La aldaba
Carlos Navarro Antolín
¡Anda, jaleo, jaleo!
Su propio afán
LA profesionalización del "Enseñar al que no sabe", a los que aspiramos a practicar las obras de misericordia y somos profesores, nos desazona. La nómina, ¿no quita mérito a la misericordia? Los restauradores se sentirán igual ante "Dar de comer al hambriento".
Pero hay consuelo. En los momentos más complejos del trabajo, cuando hay que tomar una decisión de esas que no se dejan tomar fácilmente, suele haber alguien que pretende tomar un atajo: "¿Qué dice la norma?" Yo me rebelo ante tamaña demostración de legalismo automático e impersonal. Aunque enseguida pienso que estoy cobrando no por enseñar al que no sabe, que es algo milagroso y gratuito, sino por cumplir las leyes, los decretos, las órdenes y hasta las instrucciones de la Consejería. Siento entonces que me pagan poco.
Esta obra de misericordia explica, además, un misterio. Algunos compañeros me cuentan cómo acabaron de profesores y resulta muy frecuente que llegaran a la enseñanza por azar o necesidad. Viéndolos ejercer, sin embargo, se asiste al evidente despliegue de una vocación auténtica. La vocación de enseñar va implícita -como la de practicar las otras obras de misericordia- en la condición del ser humano. Sea lo que sea que te haya llevado hasta el borde de una pizarra, allí se produce un descubrimiento que es el reencuentro con una vocación inmemorial. Muchos que no son profesores profesionales, pero han dado alguna vez alguna lección, lo han sentido muy claramente.
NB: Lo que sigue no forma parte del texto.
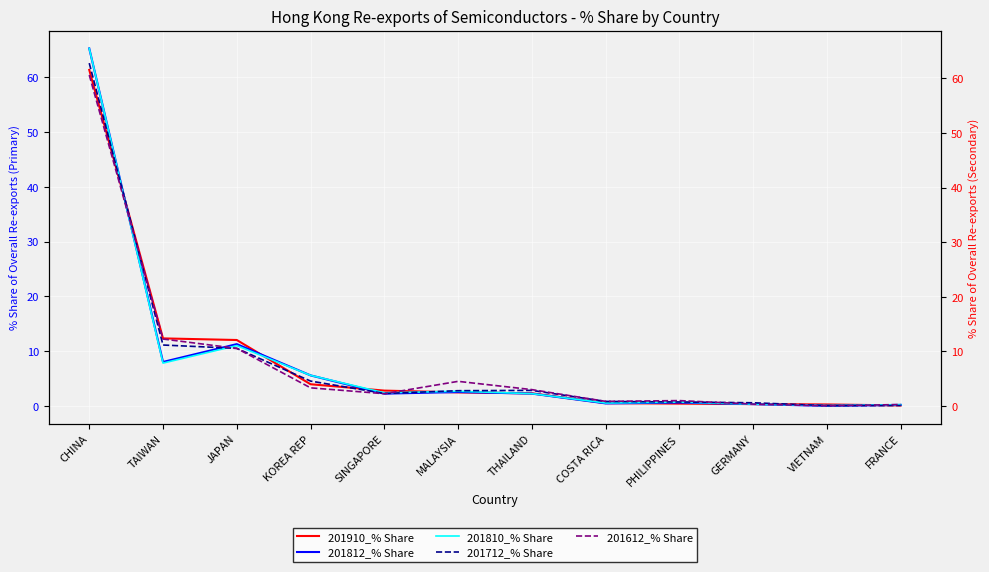

Which series has the widest spread of values?

201810_% Share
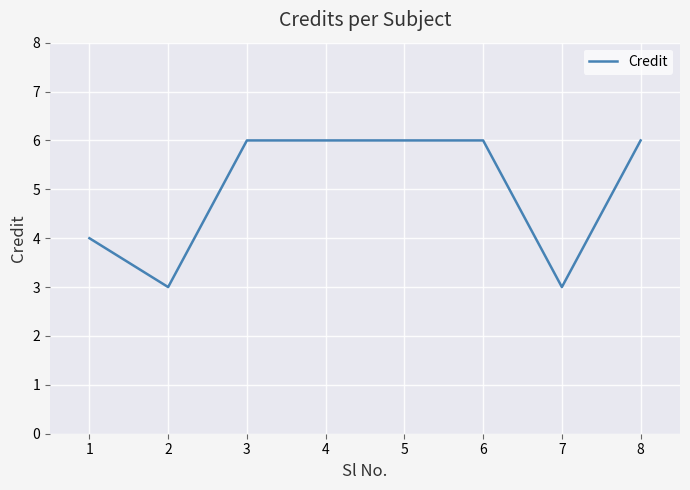

Does the chart have visible grid lines?

Yes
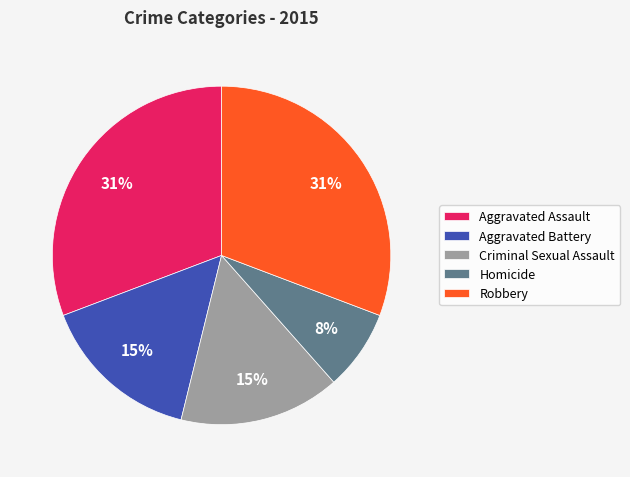

Is the sum of Homicide and Aggravated Assault greater than half?

No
La llamada a esta obra de misericordia es una llamada universal y es más fuerte, por tanto, que las particulares carencias del que enseña. Hay una tácita defensa de la enseñanza en el proverbio que advierte contra el tonto que se queda mirando el dedo que apunta a la luna. No hay vanidad en la belleza o en la inteligencia supuestas de nuestro dedo cuando lo levantamos para señalar. Es sólo pura urgencia de que los ojos del otro se vuelvan al astro luminoso. Sería una falsa humildad dejar que la humildad verdadera nos callase. Uno tiene que saber que no sabe lo suficiente para enseñar, pero que enseñar lo que se sabe es suficiente.
Sobre todo porque lo más importante que se puede enseñar es el gozo de aprender. Esta obra misericordia es una variante de la regla áurea: hay que amar al prójimo como a uno mismo; y así se enseña al otro, como uno mismo aprende. El requisito esencial del profesor es, en el fondo, seguir siendo un alumno.